**Data extracts:**
[Start of section]

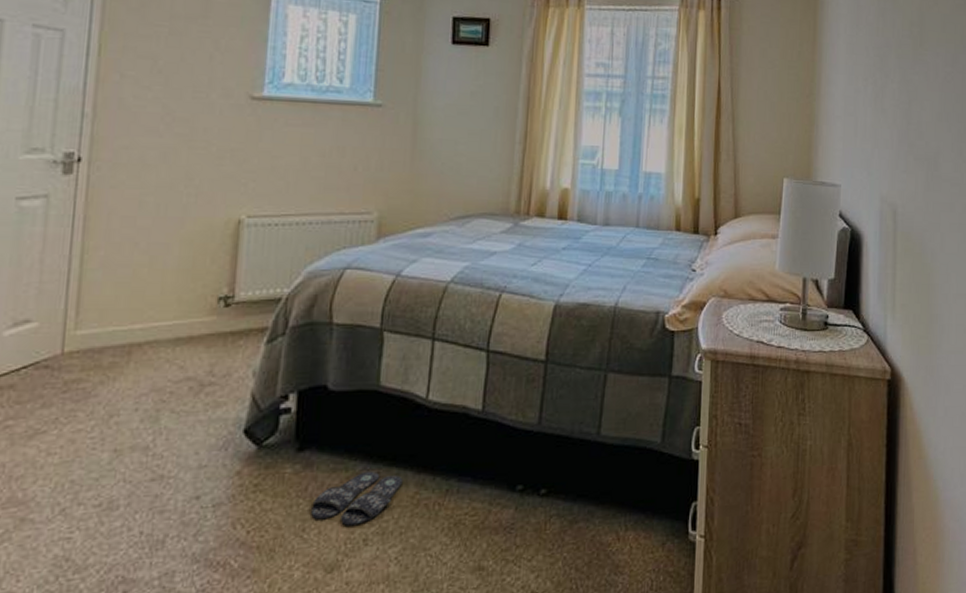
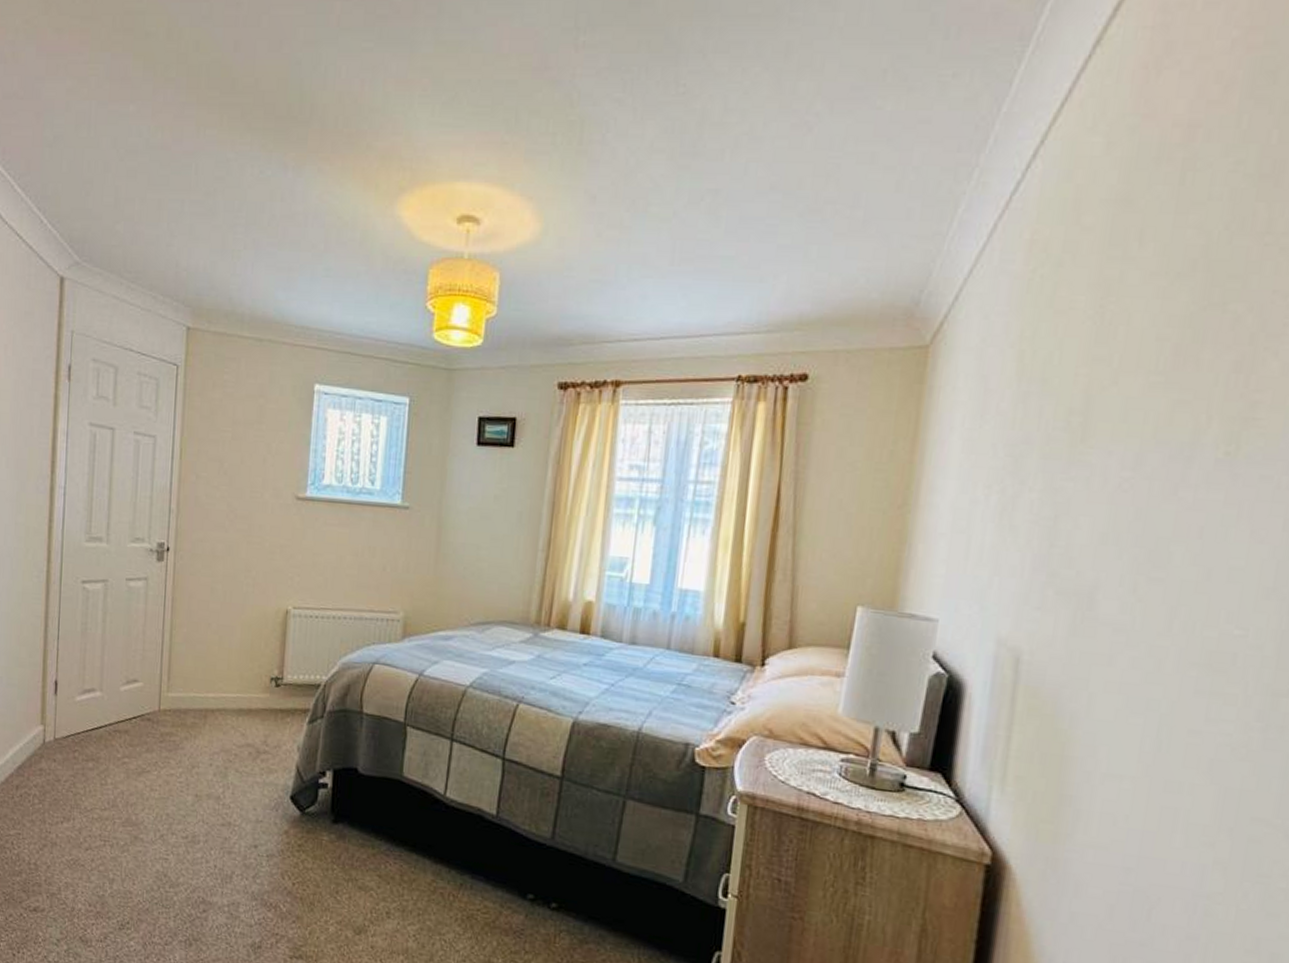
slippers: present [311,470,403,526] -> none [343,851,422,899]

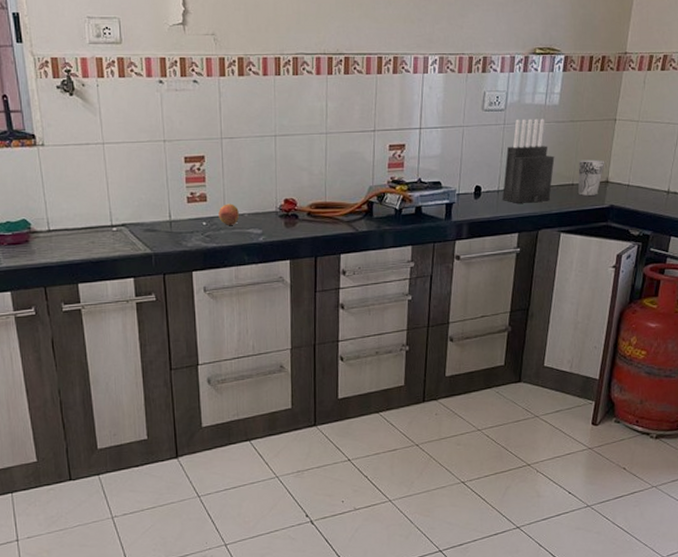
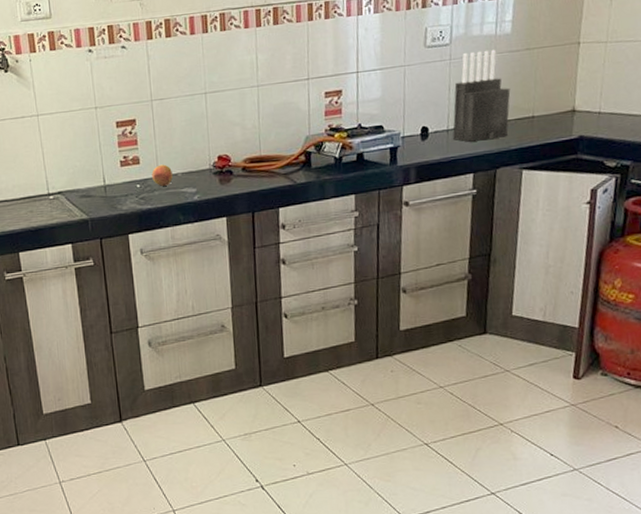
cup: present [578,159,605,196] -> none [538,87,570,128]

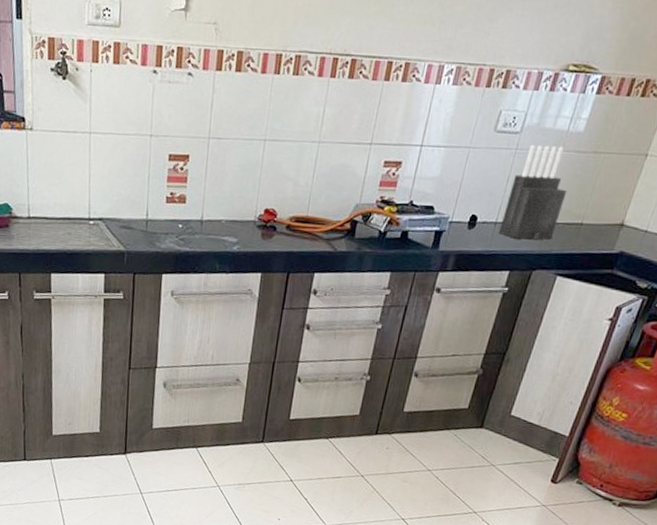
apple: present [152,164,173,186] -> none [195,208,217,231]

[End of section]
[Start of section]

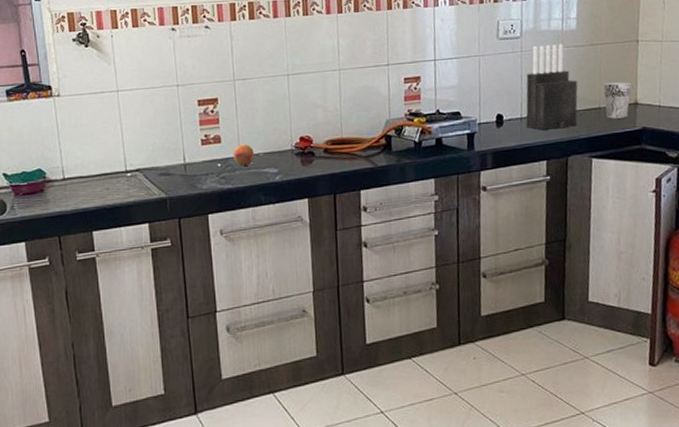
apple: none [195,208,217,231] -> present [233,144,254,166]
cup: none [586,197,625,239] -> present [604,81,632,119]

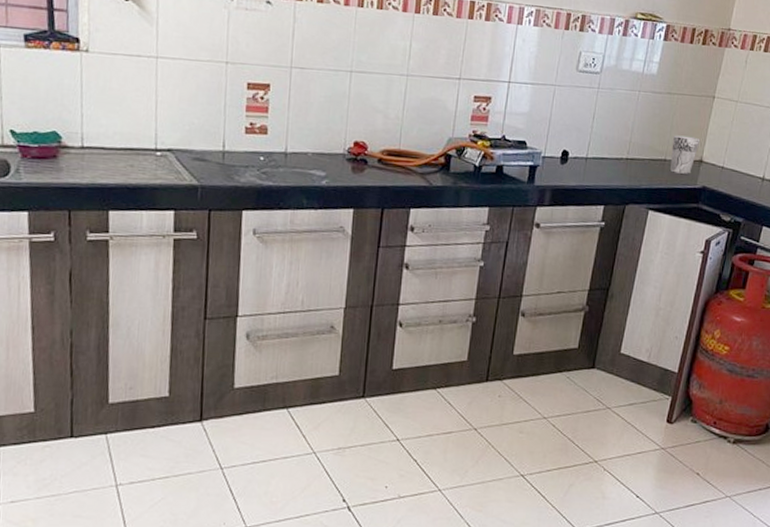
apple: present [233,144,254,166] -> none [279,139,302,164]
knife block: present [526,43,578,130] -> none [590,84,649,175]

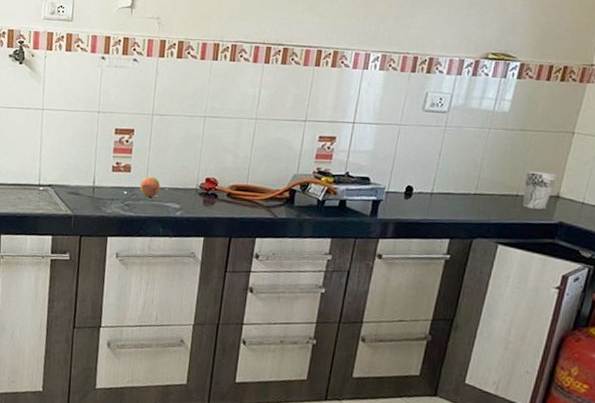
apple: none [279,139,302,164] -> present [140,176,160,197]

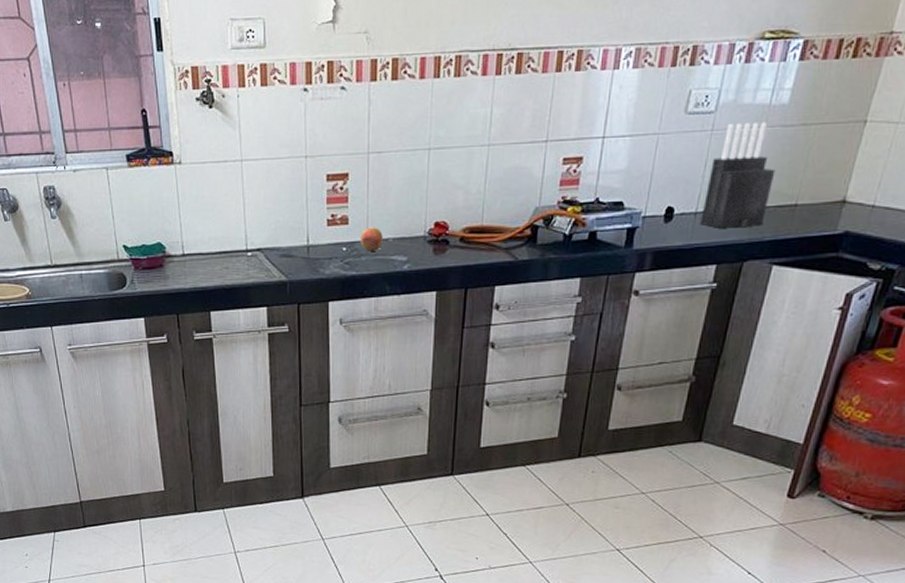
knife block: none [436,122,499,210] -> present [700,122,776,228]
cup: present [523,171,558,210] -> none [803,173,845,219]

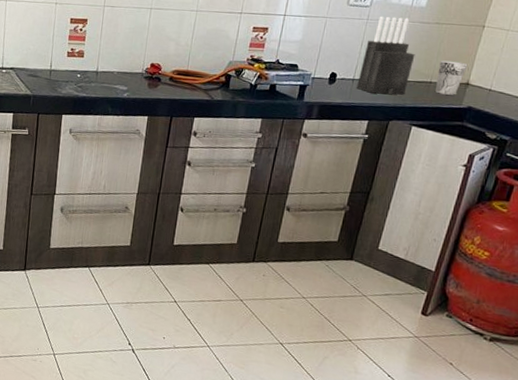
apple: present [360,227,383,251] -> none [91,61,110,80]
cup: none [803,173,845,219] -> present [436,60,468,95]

[End of section]
[Start of section]

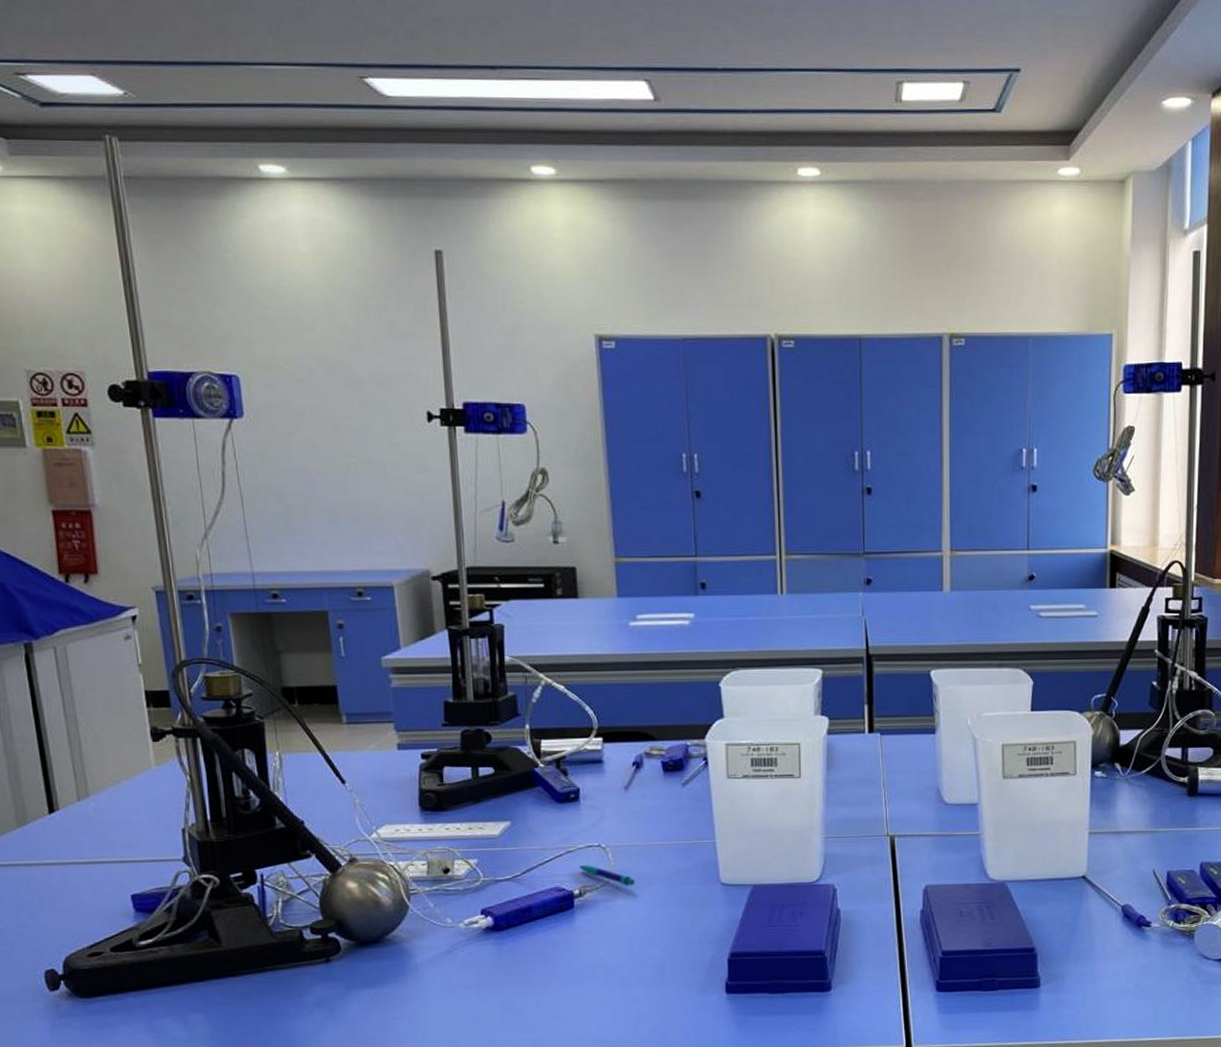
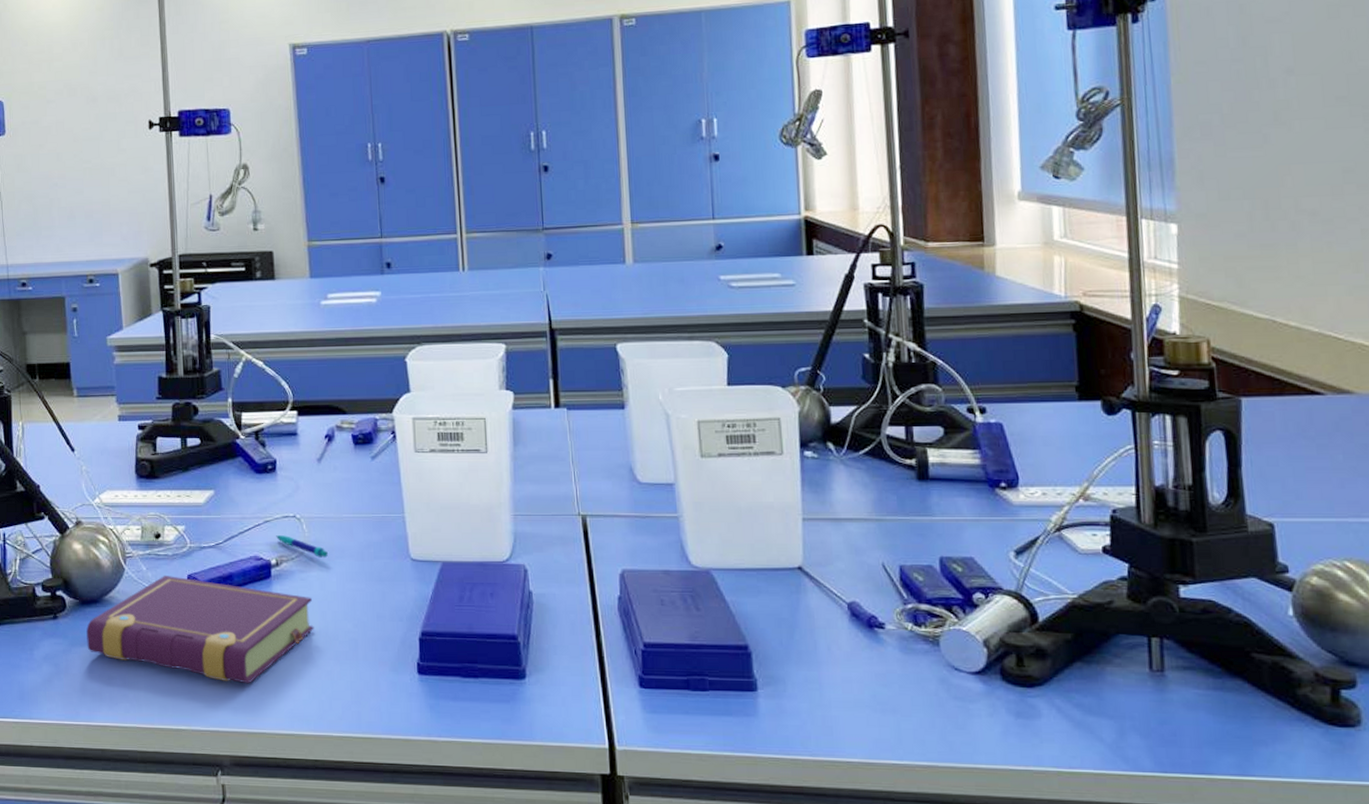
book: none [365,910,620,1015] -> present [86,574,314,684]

[End of section]

**Goal of the exercise:** Would you give again, exactly, the lines in the data above that run from the line containing "slippers: present [311,470,403,526]" to the line containing "apple: present [152,164,173,186]"? Include both ends and no pictures.

**Answer:**
slippers: present [311,470,403,526] -> none [343,851,422,899]

cup: present [578,159,605,196] -> none [538,87,570,128]

apple: present [152,164,173,186] -> none [195,208,217,231]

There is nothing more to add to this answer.